Piazza Ticino

This spot could have been called Piazza Ticino for decades. Looking at the buildings and tall structures rising up around it, it could have been the beating heart of a canton, the pivotal capital between the Sopraceneri and the Sottoceneri areas.This was the proposal – midway between utopian and provocative – made by the Ticino politician Stefano Franscini in the nineteenth century in the event that disputes were reignited between the various cities of the young canton, at a time when the capital changed location every six years, going from Bellinzona to Locarno and then Lugano. 

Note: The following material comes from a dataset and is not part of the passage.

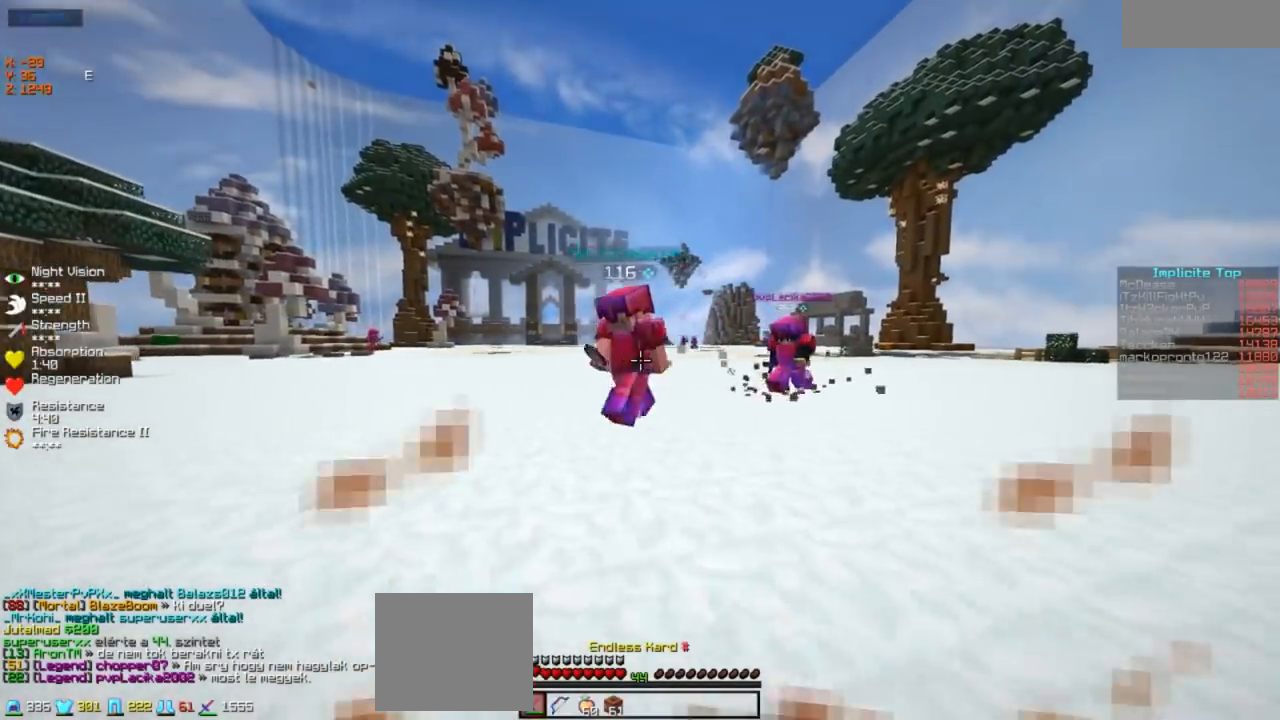
{"keys": ["a", "w"], "events": [[183, "a", "down"]]}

The birth of Canton Ticino, with the merger of the Sopraceneri and Sottoceneri in a single republic, was indeed a decision imposed from above.It was made in Paris on 19 February 1803, upon the initiative of Napoleon Bonaparte, with the signing of the Act of Mediation.

Over two centuries after its birth, Ticino has managed to forge its own identity within the confederation, while still preserving and promoting its distinctive regional features.Thanks to road and rail infrastructures developed over the last two centuries, Ticino has succeeded in improving its connections with other cantons and EU countries.This spot, which has been renamed Piazza Ticino, has been chosen as the starting point for the “Via del Ceneri” trail to indicate the central role played by the mountain and its roads in the creation of the canton.